Everything Flows follows Ivan as he returns to a country that has learned to survive through silence. Friends have compromised, neighbours have informed on each other, and even love has been shaped by fear.
Haunted by prison camps and betrayal, Ivan struggles not only to find work or shelter, but to understand how ordinary people endured, and enabled, terror.
Conversations with his cousin Nikolay and informer Pinegin force him to confront guilt, complicity and the quiet moral collapse that lingers long after the dictator’s death.
Set in the aftermath of Stalin’s regime, Everything Flows is both intimate and devastating: a reckoning with loss, responsibility, and the cost of surviving in a totalitarian state.
'Everything Flows is as important a novel as anything written by Solzhenitsyn, and Robert Chandler's superb translation makes it a joy to read' Anthony Beevor
'Vasily Grossman is the Tolstoy of the USSR' Martin Amis
PUBLISHERS WEEKLY
Few novels confront human suffering on as massive a scale as this one.
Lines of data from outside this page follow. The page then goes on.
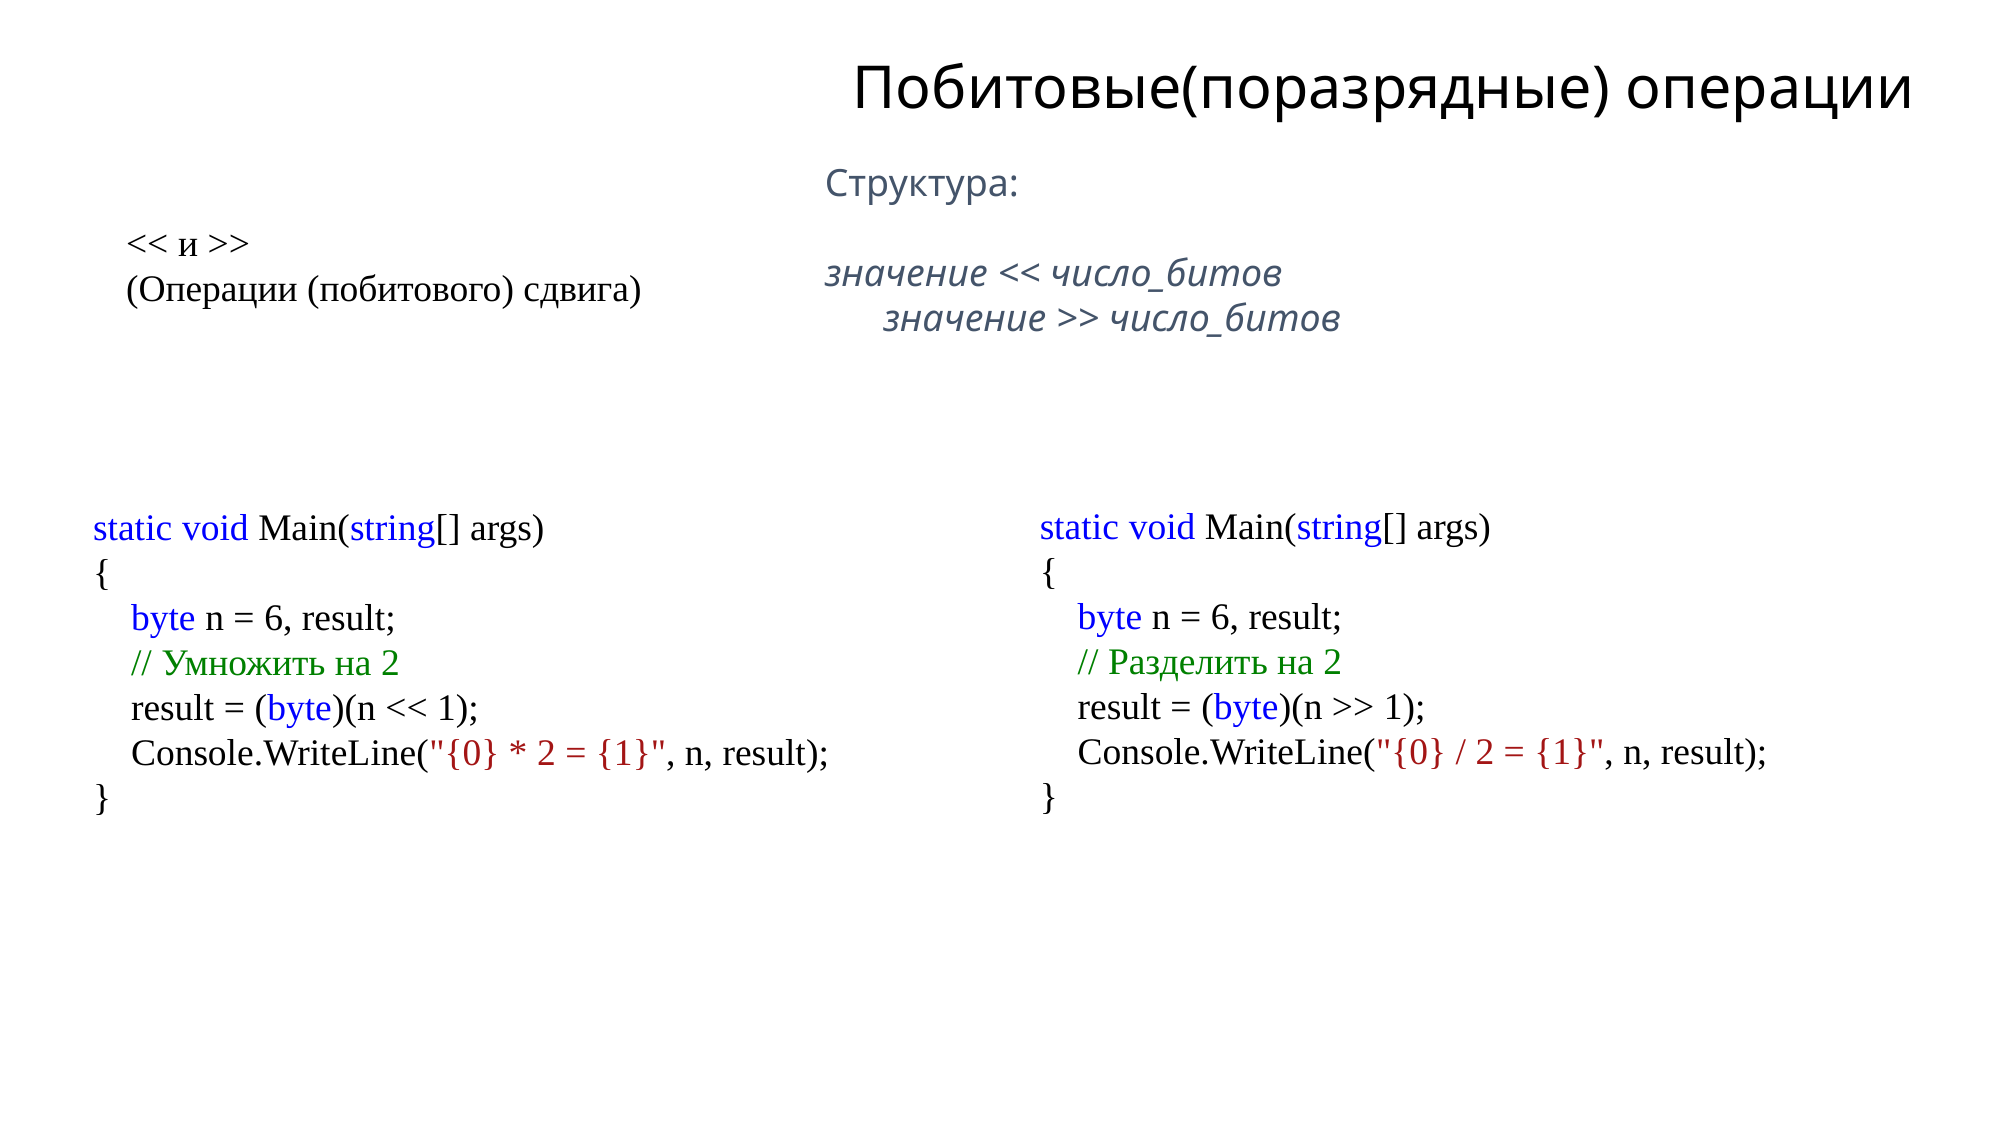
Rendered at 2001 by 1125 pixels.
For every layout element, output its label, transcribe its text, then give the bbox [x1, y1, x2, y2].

text_box Побитовые(поразрядные) операции [837, 22, 1931, 158]
text_box Структура: значение << число_битов значение >> число_битов [810, 151, 1810, 347]
text_box << и >> (Операции (побитового) сдвига) [111, 212, 658, 317]
text_box static void Main(string[] args) { byte n = 6, result; // Разделить на 2 result = (byte)(n >> 1); Console.WriteLine("{0} / 2 = {1}", n, result); } [1025, 494, 2000, 825]
text_box static void Main(string[] args) { byte n = 6, result; // Умножить на 2 result = (byte)(n << 1); Console.WriteLine("{0} * 2 = {1}", n, result); } [78, 495, 1079, 826]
After his release into post-Stalinist Russia, Ivan Grigoryevich finds that the 30 years he spent in Stalin's forced labor camps have wreaked terrible changes in himself and in Soviet society. He goes first to his cousin's Moscow apartment, but he and his wife are preoccupied with petty successes secured by cooperation with a state-sanctioned campaign of anti-Semitism. Ivan then travels to Leningrad, where he finds work in a metal shop and rents a room from a widow who falls in love with him and shares stories from her past (most notably the forced collectivization of Ukrainian farms), providing a counterbalance to Ivan's experiences in Siberia. Suffering is everywhere, but Grossman finds no glory or redemption in it, and just when you think things can't get bleaker, he offers up a new vignette that sinks deeper into misery, though there is a glimmer of hope toward the end. The prose is rough in spots, but Grossman's individual by individual portrayal of anguish gives readers a heartrending glimpse of the incomprehensible.